School of Life Science and Technology, Wuhan Polytechnic University, Hubei, People's Republic of China.
State Key Laboratory of Biocatalysis and Enzyme Engineering, School of Life Sciences, Hubei University, Hubei, People's Republic of China.
CRISPR J. 2022 Feb;5(1):7-18. doi: 10.1089/crispr.2021.0039. Epub 2022 Jan 24.
The CRISPR-Cas nuclease has emerged as a powerful genome-editing tool in recent years. The CRISPR-Cas system induces double-strand breaks that can be repaired via the non-homologous end joining or homology-directed repair (HDR) pathway. Compared to non-homologous end joining, HDR can be used for the treatment of incurable monogenetic diseases. Therefore, remarkable efforts have been dedicated to enhancing the efficacy of HDR. In this review, we summarize the currently used strategies for enhancing the HDR efficiency of CRISPR-Cas systems based on three factors: (1) regulation of the key factors in the DNA repair pathways, (2) modulation of the components in the CRISPR machinery, and (3) alteration of the intracellular environment around double-strand breaks.
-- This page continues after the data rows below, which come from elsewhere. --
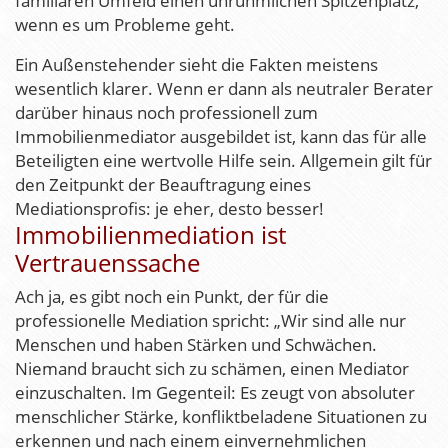
familiären Umfeld einen unrühmlichen Spitzenplatz,
wenn es um Probleme geht.
Ein Außenstehender sieht die Fakten meistens
wesentlich klarer. Wenn er dann als neutraler Berater
darüber hinaus noch professionell zum
Immobilienmediator ausgebildet ist, kann das für alle
Beteiligten eine wertvolle Hilfe sein. Allgemein gilt für
den Zeitpunkt der Beauftragung eines
Mediationsprofis: je eher, desto besser!
Immobilienmediation ist
Vertrauenssache
Ach ja, es gibt noch ein Punkt, der für die
professionelle Mediation spricht: „Wir sind alle nur
Menschen und haben Stärken und Schwächen.
Niemand braucht sich zu schämen, einen Mediator
einzuschalten. Im Gegenteil: Es zeugt von absoluter
menschlicher Stärke, konfliktbeladene Situationen zu
erkennen und nach einem einvernehmlichen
Representative cases and potential solutions for further improving HDR efficiency are also discussed, facilitating the development of new CRISPR technologies to achieve highly precise genetic manipulation in the future.
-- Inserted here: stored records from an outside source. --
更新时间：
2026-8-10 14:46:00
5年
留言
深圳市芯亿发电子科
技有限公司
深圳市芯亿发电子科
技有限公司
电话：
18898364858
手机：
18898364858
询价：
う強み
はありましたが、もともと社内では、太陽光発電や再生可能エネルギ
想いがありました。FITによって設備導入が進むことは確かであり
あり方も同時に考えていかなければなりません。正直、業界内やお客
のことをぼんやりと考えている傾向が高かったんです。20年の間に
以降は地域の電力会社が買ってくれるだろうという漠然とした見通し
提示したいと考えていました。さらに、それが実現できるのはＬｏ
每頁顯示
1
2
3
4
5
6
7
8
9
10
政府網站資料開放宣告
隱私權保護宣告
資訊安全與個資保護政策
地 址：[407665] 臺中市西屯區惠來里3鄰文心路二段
近年来,CRISPR-Cas 核酸酶已成为一种强大的基因组编辑工具。CRISPR-Cas 系统诱导双链断裂,可通过非同源末端连接或同源定向修复 (HDR) 途径进行修复。与非同源末端连接相比,HDR 可用于治疗无法治愈的单基因疾病。因此,人们做出了巨大努力来提高 HDR 的效率。在这篇综述中,我们总结了目前基于三个因素提高 CRISPR-Cas 系统 HDR 效率的策略:(1) 调控 DNA 修复途径中的关键因素,(2) 调节 CRISPR 机器组件,以及 (3) 改变双链断裂周围的细胞内环境。还讨论了代表性案例和进一步提高 HDR 效率的潜在解决方案,为开发新的 CRISPR 技术以实现未来高度精确的基因操作奠定了基础。